With Laos being such a poor country, the surrogacy cost is much less than in other countries, with only Ukraine and Kenya having lower costs. On average, it will cost a little more than $50,000 for the whole package, which includes everything from the surrogacy screening to the birth.

Despite the surrogates only receiving a small part of the total cost of surrogacy, compared to wages in the country, it is a significant amount. One surrogate from Laos, who spoke to reporters, confirmed that she was paid for the surrogacy, where she carried twins, and received $8000, which works out to be nearly three times higher than the average annual wage in Vientiane. She was also provided with accommodation in Bangkok, Thailand.
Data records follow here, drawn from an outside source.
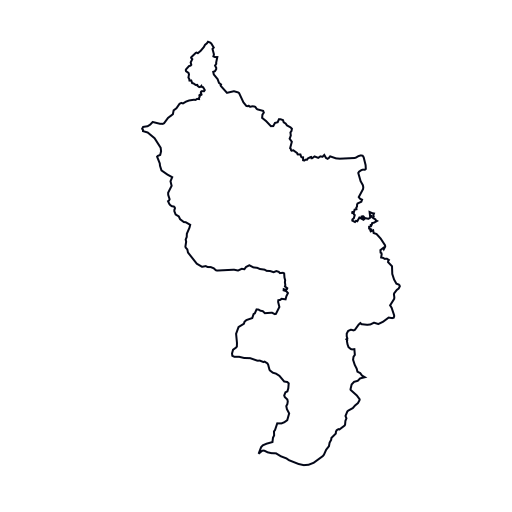 Dong Hy, Thái Nguyên, Vietnam (Mercator projection), rotated 200°
{"feature_id": "81297802B71869801036686", "entity_name": "Dong Hy", "entity_type": "district", "adm_level": 2, "iso_a3": "VNM", "parent_name": "Vietnam", "parent_adm1": "Thái Nguyên", "projection": "mercator", "projection_center": [105.922, 21.685], "detail": "fine", "context": "isolated", "style": "outline", "palette": "ink", "viewbox_px": 512, "rotation_deg": 200, "n_neighbors": 0, "source": "geoboundaries", "source_scale": "gbopen_adm2", "svg_char_len": 6141}
<svg xmlns="http://www.w3.org/2000/svg" viewBox="0 0 512 512"><g transform="rotate(200 256 256)"><path d="M118.3,121.5L114.8,126.9L114.6,127.9L115.6,131.7L115.5,134.4L117.2,136.3L117.0,141.2L116.4,142.3L113.0,146.2L111.8,149.4L109.9,152.6L109.4,155.8L109.6,156.8L113.5,159.4L121.2,162.5L121.6,163.0L122.2,168.0L120.8,171.3L117.7,173.5L116.3,176.6L112.3,179.3L115.5,179.9L118.0,181.6L121.1,182.0L122.8,184.5L126.0,187.5L129.3,191.7L129.9,194.7L129.3,196.9L131.7,202.1L133.7,201.1L135.1,201.0L137.9,202.0L139.8,204.3L141.5,207.2L141.5,208.2L142.6,208.7L142.0,209.8L143.3,211.6L144.2,214.1L143.8,217.0L143.2,217.7L141.6,219.2L138.8,219.5L137.8,220.5L136.1,226.6L135.0,228.7L133.6,228.0L127.9,229.4L125.1,230.8L122.3,233.7L117.8,233.9L114.1,237.7L110.3,243.5L106.8,244.2L105.5,245.1L105.5,246.4L105.9,247.5L110.9,253.8L113.1,255.5L111.5,262.9L111.8,264.3L113.3,267.2L113.4,268.2L112.1,272.3L110.8,274.2L110.5,276.7L111.1,277.5L112.1,278.0L114.6,278.0L118.2,281.1L121.8,285.7L124.7,292.9L129.8,295.4L130.1,296.6L129.8,297.7L132.1,298.2L134.2,297.3L135.7,297.7L137.9,297.4L138.5,300.6L139.1,301.6L140.1,301.8L141.1,304.1L139.1,307.2L138.2,306.2L137.8,309.0L138.4,310.2L144.8,315.0L150.3,317.9L153.3,317.8L154.7,320.2L156.6,318.4L157.3,319.2L156.8,319.8L156.9,320.4L159.1,320.5L159.7,322.2L158.2,323.2L158.1,323.7L158.7,324.5L157.9,325.1L158.1,326.7L156.6,327.6L154.3,330.3L155.6,330.5L156.4,331.3L158.9,331.7L159.4,332.2L158.9,333.4L159.7,334.4L159.7,336.3L161.5,336.0L164.3,336.2L162.5,332.6L161.5,333.1L161.3,332.7L161.4,331.6L163.1,329.4L166.8,328.9L168.7,330.0L169.2,329.9L170.3,329.2L170.1,328.1L167.0,327.5L167.4,326.8L172.0,327.5L172.7,323.3L174.0,323.3L174.6,321.8L177.6,322.2L177.9,323.3L177.0,324.9L177.2,328.2L178.3,328.7L178.9,329.8L180.2,329.3L180.5,329.9L180.5,330.3L179.0,331.0L179.2,333.3L177.6,334.3L178.3,335.7L178.0,337.0L178.6,338.9L178.5,340.1L175.6,343.0L175.6,345.2L177.9,345.4L179.6,346.5L178.3,355.5L178.7,357.3L179.8,359.1L183.3,362.1L188.3,369.0L188.0,370.5L186.3,372.8L185.1,373.7L183.2,374.3L182.6,375.4L184.1,378.9L188.6,385.6L190.1,386.7L191.9,386.4L193.9,384.9L195.8,382.6L196.9,381.8L210.5,376.1L214.2,375.1L220.4,375.0L221.1,373.0L222.0,371.8L223.8,372.1L226.4,374.3L227.4,372.0L229.6,371.6L231.1,369.5L235.0,369.6L236.8,367.0L237.3,366.8L238.1,367.9L238.6,367.6L240.7,365.3L241.0,363.9L242.3,363.5L243.3,362.2L244.5,362.1L245.5,364.8L246.5,364.4L247.4,364.6L249.0,366.6L251.6,365.7L252.6,366.8L257.1,368.1L258.6,367.1L259.1,367.3L260.2,368.8L260.8,369.0L261.4,375.6L264.5,377.7L264.5,381.1L265.9,383.9L265.4,385.6L265.8,387.9L267.6,388.7L271.6,389.3L273.4,390.6L275.7,391.1L277.1,392.9L279.6,392.9L281.2,392.4L281.4,389.1L283.7,387.5L284.2,384.0L286.4,383.1L292.6,386.2L297.5,387.9L298.3,391.0L297.7,393.4L298.9,394.8L304.7,394.3L305.7,394.5L307.7,395.9L308.7,395.9L310.5,395.5L312.6,394.2L314.2,394.7L314.8,394.0L316.4,393.7L320.4,396.1L327.6,403.3L328.8,403.6L333.1,403.3L339.1,399.4L347.1,403.7L347.6,404.2L347.5,405.2L350.0,406.0L352.6,409.1L357.7,412.1L359.2,414.4L357.8,415.6L357.3,417.9L357.7,419.2L359.6,420.9L359.1,423.0L359.6,424.2L360.4,429.7L362.7,428.9L364.3,429.0L364.5,431.1L367.7,435.7L367.0,437.4L370.7,440.4L372.2,440.9L374.4,440.9L374.9,439.0L376.1,437.1L376.5,434.4L378.2,429.8L380.0,426.7L381.5,426.8L382.1,426.2L384.8,420.7L384.8,420.1L383.2,419.2L383.6,415.6L382.2,413.5L382.6,412.5L383.9,411.6L385.5,407.7L385.6,406.7L384.9,405.7L382.1,405.0L381.1,403.8L380.5,400.5L379.5,399.8L378.5,398.1L376.9,398.8L375.1,396.6L373.8,396.8L371.3,396.1L369.7,396.7L369.1,395.9L367.1,395.3L366.0,396.0L365.5,397.1L365.0,396.4L363.4,396.5L360.9,394.4L361.2,393.1L363.4,392.3L363.8,391.7L363.8,390.9L362.4,389.0L363.0,388.2L363.4,389.0L364.2,387.7L363.4,386.3L363.6,384.9L363.2,384.0L365.1,383.5L366.2,382.0L367.8,381.6L372.0,379.3L374.5,377.2L376.8,374.4L378.5,374.3L379.9,372.9L381.3,367.6L383.2,364.7L382.6,360.8L385.9,355.7L387.8,349.3L388.8,348.3L391.4,347.4L398.9,346.6L400.4,343.2L402.2,340.9L406.2,338.7L406.5,336.6L405.4,335.9L404.9,334.7L400.0,335.0L391.6,332.0L382.6,325.1L381.0,321.9L380.6,318.2L382.5,316.5L382.9,315.5L378.1,310.1L377.1,308.0L374.1,304.1L367.0,302.2L361.7,301.4L361.9,297.0L359.3,293.1L360.2,285.4L359.4,283.4L356.6,279.8L356.7,278.5L357.4,277.4L355.3,275.3L354.0,274.5L352.1,274.0L350.1,274.4L348.9,273.8L348.4,272.8L348.5,271.4L348.0,270.1L345.7,267.5L342.1,266.8L339.9,264.6L335.4,263.2L333.6,263.7L328.5,262.8L328.2,259.8L328.6,253.3L327.6,250.2L327.7,247.4L326.5,245.5L325.6,240.8L325.0,239.9L322.8,238.7L321.1,236.0L309.0,228.5L303.0,227.4L299.8,229.3L297.7,229.1L294.7,230.1L291.5,230.0L288.9,228.9L287.6,229.0L272.0,235.6L267.9,236.2L265.0,239.1L262.4,239.6L261.6,242.3L259.1,245.0L254.6,244.4L250.8,245.3L247.9,245.1L243.3,246.1L240.9,245.7L237.6,246.7L233.9,246.8L231.7,248.8L229.2,248.9L227.7,248.1L225.0,249.4L223.6,249.3L221.9,245.5L220.3,243.2L219.9,241.3L218.5,238.7L218.4,237.3L215.6,236.4L215.6,235.5L216.1,234.9L217.1,234.3L218.6,234.3L218.3,233.2L215.5,233.3L213.3,232.1L213.7,228.6L213.4,225.4L217.4,224.5L218.1,223.1L219.9,222.1L219.5,220.4L216.6,216.1L217.5,208.4L218.5,207.8L221.6,208.2L228.1,205.3L230.8,206.5L233.1,206.1L235.3,206.5L237.2,206.0L237.5,201.7L238.4,200.7L238.3,196.4L243.1,192.5L244.3,190.3L244.2,188.2L248.1,183.3L248.1,176.1L244.1,167.7L243.0,164.3L243.5,163.0L245.5,160.1L245.2,156.2L244.1,154.1L241.8,153.9L237.5,155.5L232.3,156.1L226.5,158.0L219.0,158.1L216.6,159.0L212.7,158.9L211.8,159.7L208.6,159.0L207.4,158.0L204.4,153.7L203.7,153.2L200.3,152.1L197.0,152.3L193.0,151.4L186.6,147.7L183.5,148.3L181.7,147.5L180.4,142.7L180.2,139.5L181.7,138.0L181.8,134.6L180.7,133.3L177.5,131.9L176.4,130.2L175.9,127.6L176.2,125.3L174.6,122.7L171.0,119.4L170.5,112.4L172.5,109.5L174.8,107.4L178.8,106.0L178.6,99.0L179.1,97.3L177.6,93.6L177.9,91.1L176.9,86.8L181.8,83.3L184.8,80.5L185.8,78.2L185.9,71.1L183.8,74.8L182.8,75.6L181.4,75.9L177.9,75.5L174.1,76.0L169.7,77.4L164.2,76.3L158.1,76.2L155.2,75.4L144.9,75.1L139.6,75.8L135.2,77.8L131.1,81.4L124.8,90.8L124.2,92.5L123.8,98.0L122.4,102.2L123.0,105.8L122.5,108.9L122.9,110.9L120.3,116.4L120.8,118.3L120.6,119.9L119.3,121.5L118.3,121.5Z" fill="none" stroke="#020617" stroke-width="2"/></g></svg>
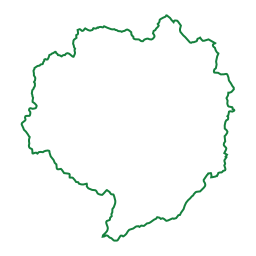 outline of Bac Son, Lạng Sơn, Vietnam
{"feature_id": "81297802B43959874007568", "entity_name": "Bac Son", "entity_type": "district", "adm_level": 2, "iso_a3": "VNM", "parent_name": "Vietnam", "parent_adm1": "Lạng Sơn", "projection": "robinson", "projection_center": [106.222, 21.815], "detail": "fine", "context": "isolated", "style": "outline", "palette": "green", "viewbox_px": 256, "rotation_deg": 0, "n_neighbors": 0, "source": "geoboundaries", "source_scale": "gbopen_adm2", "svg_char_len": 5673}
<svg xmlns="http://www.w3.org/2000/svg" viewBox="0 0 256 256"><path d="M233.7,87.6L232.5,86.2L230.8,83.2L229.2,80.9L228.8,80.0L228.5,77.6L227.4,74.7L226.9,74.1L226.1,73.9L223.9,74.3L220.8,74.4L218.1,72.8L214.7,72.6L214.3,72.5L214.0,72.0L213.9,71.1L214.4,69.4L215.6,68.5L215.9,68.1L216.6,64.5L216.1,61.6L216.3,60.4L217.2,56.3L218.4,53.7L218.4,53.4L217.1,52.5L216.4,51.5L215.7,50.3L214.9,47.8L213.4,46.6L212.9,45.6L213.0,44.6L213.6,43.9L215.0,43.4L215.2,43.2L208.5,39.4L204.3,40.7L202.8,40.8L201.6,39.7L200.1,37.6L198.8,38.4L197.6,38.8L197.3,39.3L197.0,40.7L196.5,41.2L193.8,42.2L192.3,42.2L191.1,42.8L189.9,42.4L185.2,37.1L183.3,35.4L180.4,31.9L180.0,30.3L180.0,29.0L180.9,25.6L177.9,21.4L177.1,20.7L175.5,20.5L174.5,20.6L174.2,20.8L173.6,22.2L171.5,20.0L170.1,18.0L166.8,15.4L166.3,15.4L165.7,16.4L165.2,16.8L163.1,17.7L160.4,19.2L159.7,19.9L159.5,21.3L159.1,22.5L157.7,24.0L157.8,24.2L158.7,25.4L158.7,25.7L157.7,27.1L156.2,28.5L155.3,30.1L153.7,30.9L153.5,31.5L153.0,33.4L154.0,34.7L154.5,36.0L154.4,36.8L153.3,38.3L152.5,39.0L151.3,39.5L149.3,39.2L147.9,38.6L146.5,38.8L144.4,39.6L142.9,41.2L141.8,41.2L140.8,40.9L139.4,39.7L138.7,39.4L135.3,39.3L134.0,38.8L133.5,38.3L133.3,36.6L131.8,35.4L131.7,34.6L131.4,34.4L131.2,32.2L128.9,30.3L127.5,29.6L126.4,29.7L124.5,30.9L123.3,31.1L121.7,31.8L120.8,31.3L118.2,31.1L116.7,30.1L115.5,30.0L114.4,29.2L112.7,29.4L111.2,29.2L107.2,27.7L104.2,26.3L103.8,26.4L103.4,27.1L102.9,27.4L102.2,27.3L100.9,26.9L99.1,27.1L98.2,27.8L97.4,27.5L96.7,28.2L96.0,28.5L94.8,28.5L93.4,28.2L93.1,28.5L92.8,29.5L92.3,30.0L90.2,30.6L89.4,30.5L87.8,29.9L85.2,28.4L84.9,28.6L83.4,30.5L82.3,30.9L81.8,30.8L80.3,29.4L79.6,29.2L77.6,30.0L78.0,32.3L78.0,33.7L77.6,34.4L76.3,35.0L76.2,35.8L76.5,37.8L74.0,39.7L73.5,40.6L73.1,43.8L73.7,45.2L74.1,47.3L75.1,48.8L74.6,49.7L74.6,51.0L75.0,52.4L74.9,53.7L73.6,56.7L73.2,56.8L72.3,56.3L69.3,53.8L67.7,53.2L67.0,53.3L65.9,53.8L64.9,55.1L64.0,55.0L62.5,55.5L61.8,56.3L61.5,56.4L59.7,55.3L58.0,55.1L57.4,53.9L56.3,53.2L55.7,51.9L55.2,51.8L53.2,53.1L52.0,53.5L51.0,54.4L49.4,55.0L48.6,57.6L47.6,59.4L46.8,59.6L45.3,59.1L44.3,59.6L44.2,60.9L43.3,62.1L42.9,63.5L42.6,64.1L40.6,64.5L39.6,65.6L37.5,66.0L34.5,68.0L34.3,69.3L33.6,70.4L33.5,70.9L33.9,73.3L33.9,75.4L35.1,77.4L35.3,78.2L35.0,80.5L34.0,82.0L34.2,82.4L34.9,83.2L34.9,85.8L34.6,86.7L33.8,87.6L33.7,88.6L32.7,89.7L32.3,90.3L31.8,93.5L32.3,94.8L32.5,96.5L33.1,97.7L32.6,100.5L32.6,101.9L34.6,103.3L36.0,104.8L36.6,105.6L36.6,106.2L36.0,107.8L35.0,108.4L32.7,108.8L30.6,108.2L29.6,108.5L29.2,109.2L29.0,110.1L30.3,112.1L30.3,113.7L30.0,115.0L29.6,115.7L29.0,115.9L26.5,115.9L25.5,116.2L25.2,116.9L25.0,117.7L25.5,119.3L25.4,120.0L25.0,120.6L22.2,122.8L21.8,123.5L21.7,124.5L23.4,128.2L23.9,129.7L25.9,131.6L27.9,134.4L29.0,136.3L29.7,137.0L29.0,139.6L29.0,141.2L29.3,143.6L28.9,145.4L29.0,146.6L29.3,147.4L29.7,147.9L30.4,148.4L31.7,148.9L32.1,149.4L32.4,151.3L32.4,153.0L32.6,153.4L33.1,153.5L35.0,152.8L36.0,152.7L36.5,152.8L37.0,153.4L37.5,153.6L38.6,152.3L39.1,152.1L40.7,151.9L42.9,152.2L44.2,151.3L45.7,150.8L47.8,150.5L49.0,150.8L49.4,151.2L49.5,152.6L50.7,156.4L53.6,160.0L54.7,162.8L56.4,164.4L56.7,168.0L57.1,168.9L57.6,169.2L58.3,169.3L60.9,168.9L61.9,169.9L64.1,173.1L68.2,173.6L69.3,173.9L69.7,174.7L69.6,176.9L69.7,177.5L70.3,177.6L72.2,177.6L72.9,177.9L75.0,180.3L76.0,181.9L78.3,182.3L79.0,183.7L81.3,184.4L83.3,184.5L86.7,183.7L86.9,184.2L86.8,186.4L88.3,188.3L92.1,189.9L95.1,190.2L95.6,190.4L96.3,191.0L97.7,193.5L99.2,194.3L101.2,194.8L102.3,194.8L103.8,193.3L106.4,190.4L106.9,190.1L109.6,192.0L110.6,193.6L111.1,194.1L112.0,194.4L113.1,194.4L113.5,194.6L114.3,196.8L115.3,200.8L115.3,202.1L115.1,203.6L113.8,207.2L112.4,209.1L112.3,212.3L111.4,214.1L111.7,216.2L110.2,217.6L109.9,219.4L109.6,220.0L106.8,221.0L106.3,221.8L106.2,222.5L106.4,223.6L107.7,227.2L107.8,228.6L107.4,230.2L107.0,231.1L105.6,232.8L103.0,235.3L102.7,236.7L104.4,236.4L106.0,235.4L107.3,235.6L107.8,235.8L109.5,237.5L111.4,238.2L113.6,240.3L114.3,240.6L116.6,240.6L117.4,240.4L117.9,239.9L120.1,236.4L120.7,235.7L121.9,235.6L122.9,236.3L123.5,236.3L125.3,234.9L126.5,233.6L127.8,231.4L129.2,229.8L133.3,228.5L135.6,226.8L136.4,226.4L138.4,226.2L139.4,226.9L141.3,225.6L143.4,225.9L144.1,225.8L147.0,223.4L148.9,223.1L150.4,222.3L154.0,219.7L156.1,218.7L157.2,217.2L159.5,217.7L160.8,218.9L162.4,218.3L163.0,218.4L164.4,219.2L165.8,220.5L166.4,220.8L167.9,220.5L172.3,218.5L172.9,218.4L173.8,218.8L176.2,218.1L178.4,215.2L180.0,214.9L180.9,212.9L183.6,209.1L184.7,205.7L186.1,202.7L188.1,200.2L190.1,198.4L191.8,196.4L193.2,195.4L193.7,194.3L195.6,192.2L196.6,191.8L200.1,191.4L204.0,187.5L205.1,185.9L205.3,184.8L205.0,183.3L203.8,181.2L203.7,179.9L207.2,174.8L207.8,174.4L208.1,173.6L208.3,173.4L209.2,173.4L210.4,173.1L211.0,173.2L211.5,175.7L211.2,177.3L212.3,177.2L215.2,176.6L216.4,176.1L216.8,175.6L217.1,175.8L217.8,174.5L218.4,172.9L219.8,172.5L221.6,172.4L222.5,171.7L223.1,170.9L223.6,170.8L225.1,170.2L225.4,169.4L225.3,168.4L224.3,165.4L225.1,163.9L225.1,163.3L224.5,161.5L224.4,160.3L226.4,157.2L225.6,156.7L227.0,154.7L224.3,153.1L226.0,149.7L226.3,148.5L226.1,147.8L224.0,145.5L223.8,144.8L223.8,144.3L224.1,143.0L225.2,141.4L224.6,136.2L225.7,135.1L227.2,132.9L227.4,131.5L226.5,130.1L224.8,128.6L224.7,125.4L225.4,122.0L225.8,121.2L226.4,120.2L227.6,119.7L228.1,119.0L228.2,117.1L228.1,116.8L227.4,116.2L228.4,115.0L229.0,111.7L229.8,111.3L230.5,111.3L232.4,111.6L233.9,110.9L234.3,110.2L233.9,109.6L232.6,109.1L232.5,107.6L232.2,107.2L228.7,106.5L228.1,106.0L227.5,104.4L227.3,103.3L227.6,100.7L226.5,98.1L227.8,95.8L228.1,95.0L228.3,92.7L229.5,92.7L231.1,92.1L231.7,91.7L233.8,89.3L233.7,87.6Z" fill="none" stroke="#15803d" stroke-width="2"/></svg>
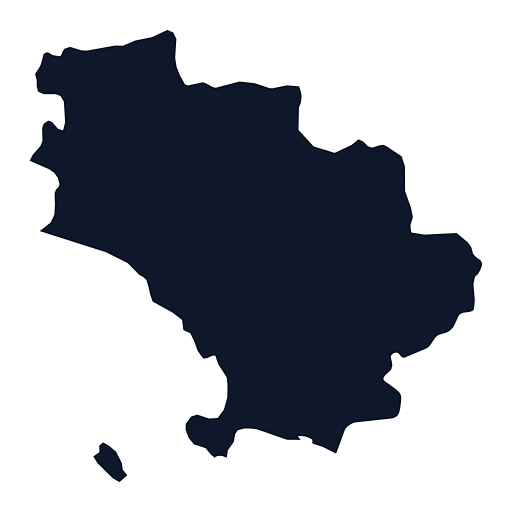 the Province of Grosseto
{"feature_id": "ITA-5379", "entity_name": "Grosseto", "entity_type": "Province", "adm_level": 1, "iso_a3": "ITA", "parent_name": "Italy", "parent_adm1": "", "projection": "natural_earth1", "projection_center": [11.272, 42.756], "detail": "fine", "context": "isolated", "style": "filled", "palette": "ink", "viewbox_px": 512, "rotation_deg": 0, "n_neighbors": 0, "source": "natural_earth", "source_scale": "10m", "svg_char_len": 2862}
<svg xmlns="http://www.w3.org/2000/svg" viewBox="0 0 512 512"><path d="M335.7,452.5L323.1,446.2L313.1,442.9L313.1,439.1L309.3,437.1L305.1,435.7L300.6,435.2L296.1,435.6L299.1,439.1L287.2,439.0L256.9,428.5L251.4,427.8L244.0,427.8L237.4,429.5L234.5,433.6L233.1,441.6L227.1,450.0L226.1,456.7L222.4,455.1L218.3,455.1L215.3,455.9L214.7,456.7L211.4,454.0L205.9,447.4L194.5,443.8L189.6,437.9L186.4,429.8L186.5,424.1L191.5,417.2L197.2,415.4L208.9,419.3L218.1,418.7L224.5,410.1L228.0,397.9L228.3,385.3L227.4,377.0L218.9,363.9L215.8,354.7L211.8,355.1L207.1,357.3L203.6,357.8L198.4,350.6L194.9,340.9L190.8,332.6L184.1,329.6L182.8,319.5L172.9,311.9L153.3,301.1L151.1,295.0L149.2,286.6L147.0,279.3L143.4,276.2L139.7,274.2L128.0,262.4L106.5,251.6L41.3,230.8L51.1,223.2L55.1,214.9L55.7,205.1L55.4,193.3L56.7,189.8L59.1,187.6L60.3,184.2L58.4,177.3L54.6,172.1L49.4,168.5L30.7,160.4L33.6,154.9L40.9,146.7L43.2,141.4L42.9,128.1L44.4,124.3L48.3,121.4L51.7,122.7L57.5,129.4L63.6,131.5L65.9,122.4L64.6,101.3L61.0,95.4L55.8,93.4L44.1,93.4L38.7,91.1L37.5,86.2L37.5,80.1L35.9,74.1L40.2,67.5L41.8,64.1L44.1,55.0L45.3,53.7L47.3,53.1L48.6,53.5L52.5,55.9L60.3,57.1L61.8,55.7L63.6,51.3L65.0,49.4L70.0,47.7L81.4,51.1L86.8,51.4L115.2,46.3L123.1,46.5L135.6,41.2L152.2,37.9L167.4,30.8L172.7,33.1L175.6,39.1L174.4,57.8L175.8,67.0L179.3,75.8L184.3,84.7L187.7,86.3L202.4,83.1L205.8,84.1L212.2,87.7L215.6,88.6L239.6,82.3L254.7,84.0L269.4,88.9L272.2,89.1L287.2,86.1L298.6,87.1L300.3,92.7L300.8,97.7L300.1,102.4L298.2,107.5L297.7,130.2L313.2,147.1L334.7,153.7L352.2,145.5L358.6,140.2L363.2,142.4L367.4,146.9L372.3,148.5L379.5,146.1L383.1,145.6L386.1,146.9L401.0,156.8L404.2,166.6L404.3,191.1L410.2,207.8L412.1,217.0L409.6,225.3L410.6,233.2L424.6,235.4L456.4,233.8L467.3,243.0L468.9,245.0L470.7,247.8L472.2,253.8L474.0,256.1L476.2,258.2L479.7,260.6L481.0,262.7L481.3,264.8L480.8,266.7L479.3,270.2L477.5,273.3L476.4,274.6L474.9,275.5L473.6,278.9L472.7,284.4L474.0,299.5L473.6,305.7L472.8,309.7L471.2,310.6L469.4,311.1L463.1,312.0L461.4,312.6L460.2,313.2L459.3,313.8L458.3,314.9L457.5,316.3L454.1,323.9L452.9,326.1L451.7,327.8L449.1,330.2L446.1,331.9L438.6,334.1L436.7,335.2L434.8,337.0L429.6,344.6L428.4,346.0L427.1,347.1L425.5,348.0L404.8,356.7L403.2,356.9L401.9,356.2L398.8,352.4L396.9,351.9L394.5,352.0L391.6,353.6L390.3,355.4L390.0,357.4L390.4,359.2L390.9,361.1L391.3,363.2L391.5,365.6L390.5,369.2L384.4,374.9L382.9,377.3L382.5,379.4L383.4,380.8L384.7,382.0L396.2,390.4L398.6,392.8L399.7,394.2L400.4,396.9L400.4,400.8L399.4,408.5L398.4,412.3L397.2,414.8L395.9,416.0L394.2,416.9L392.5,417.6L354.8,421.7L352.7,422.4L350.3,423.6L346.9,425.9L345.2,427.9L344.1,429.7L335.8,452.4L335.7,452.5ZM108.2,446.1L115.4,452.1L121.1,463.4L122.0,470.0L126.2,475.1L119.4,481.2L113.5,477.8L98.3,463.0L94.3,456.7L100.2,452.5L100.0,446.1L103.0,443.3L108.2,446.1Z" fill="#0f172a" stroke="#020617" stroke-width="1.5"/></svg>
The director of the Australian non-profit organization, Families Through Surrogacy, Sam Everingham, says that more and more people are looking to Laos for wombs for rent, and that their sessions and conferences have attracted around 600 couples and single people, just in Australia, in the last four years.

However, other organizations have warned people to avoid looking to Laos for surrogacy options, as there are warnings that the country may follow suit with the rest of Southeast Asia and end the business.

Yet, the surrogacy clinics in Laos are still promoting their wombs for rent businesses, with many promoting their surrogacy services—particularly the lower surrogacy cost—not just to Western clients but increasingly to China.

Surrogacy was made illegal in China in 2001, and now, with the one-child law being relaxed, more couples may be looking for a second child but be unable to conceive themselves, due to age or other circumstances.

According to figures published by the China Population Association, over 40 million Chinese couples have trouble conceiving. That’s a significant 1 in 8 Chinese couples. It’s also no secret that the one-child policy has helped to create a demographic time bomb. For the fifth year in succession, the labor force shrank; to compound the problem, the proportion of the population over 60 steadily increases. How does a shrinking workforce support a top-heavy, aging population, who also happens to be living longer?

More than 10,000 Chinese babies are estimated to be born yearly to surrogates. More cost-effective solutions in Laos may appeal to Chinese couples, but Chinese media are reporting that the Chinese government may relax its hardliner stance on non-commercial surrogacy.

The communist regime in Laos has tolerated the boom in surrogacy agencies nationwide. How long they continue that policy remains to be seen.